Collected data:
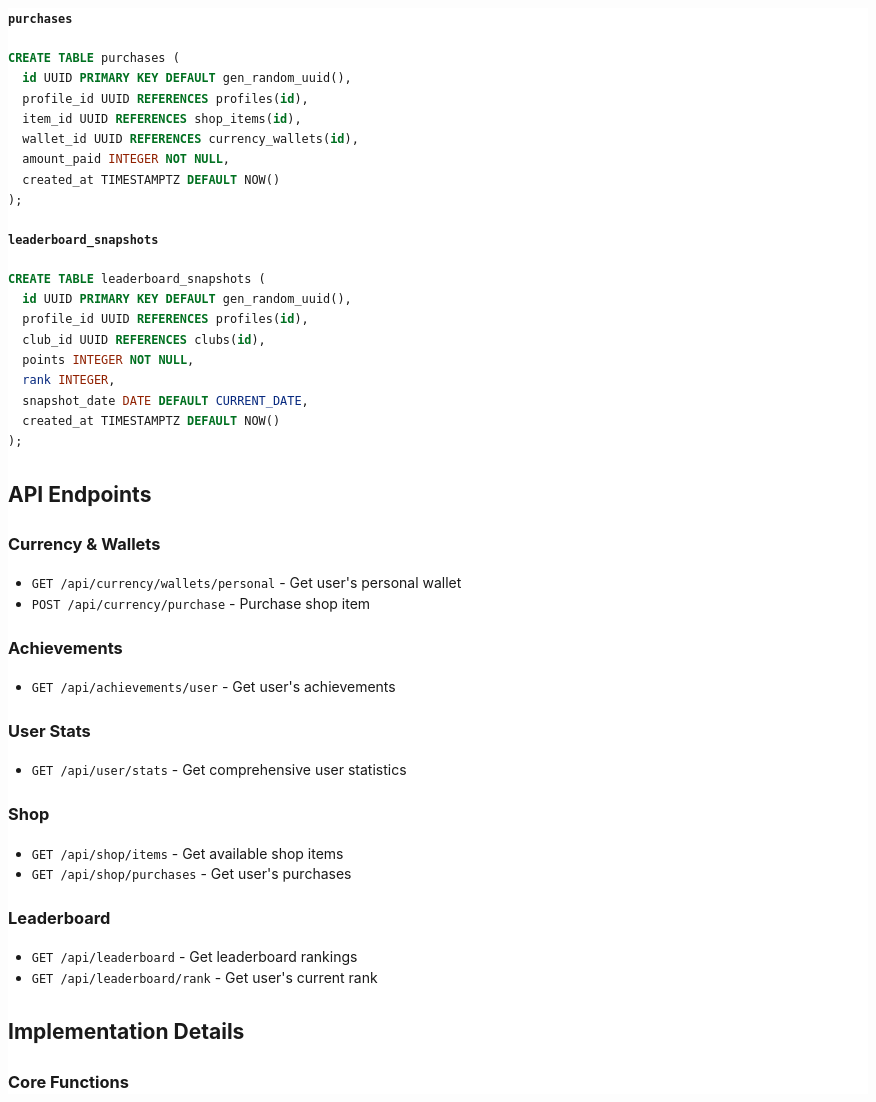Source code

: #### `purchases`
```sql
CREATE TABLE purchases (
  id UUID PRIMARY KEY DEFAULT gen_random_uuid(),
  profile_id UUID REFERENCES profiles(id),
  item_id UUID REFERENCES shop_items(id),
  wallet_id UUID REFERENCES currency_wallets(id),
  amount_paid INTEGER NOT NULL,
  created_at TIMESTAMPTZ DEFAULT NOW()
);
```

#### `leaderboard_snapshots`
```sql
CREATE TABLE leaderboard_snapshots (
  id UUID PRIMARY KEY DEFAULT gen_random_uuid(),
  profile_id UUID REFERENCES profiles(id),
  club_id UUID REFERENCES clubs(id),
  points INTEGER NOT NULL,
  rank INTEGER,
  snapshot_date DATE DEFAULT CURRENT_DATE,
  created_at TIMESTAMPTZ DEFAULT NOW()
);
```

## API Endpoints

### Currency & Wallets
- `GET /api/currency/wallets/personal` - Get user's personal wallet
- `POST /api/currency/purchase` - Purchase shop item

### Achievements
- `GET /api/achievements/user` - Get user's achievements

### User Stats
- `GET /api/user/stats` - Get comprehensive user statistics

### Shop
- `GET /api/shop/items` - Get available shop items
- `GET /api/shop/purchases` - Get user's purchases

### Leaderboard
- `GET /api/leaderboard` - Get leaderboard rankings
- `GET /api/leaderboard/rank` - Get user's current rank

## Implementation Details

### Core Functions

Brief:
Wherever a line above includes the string "NULL", count it; give only the final tally.

Reply:
2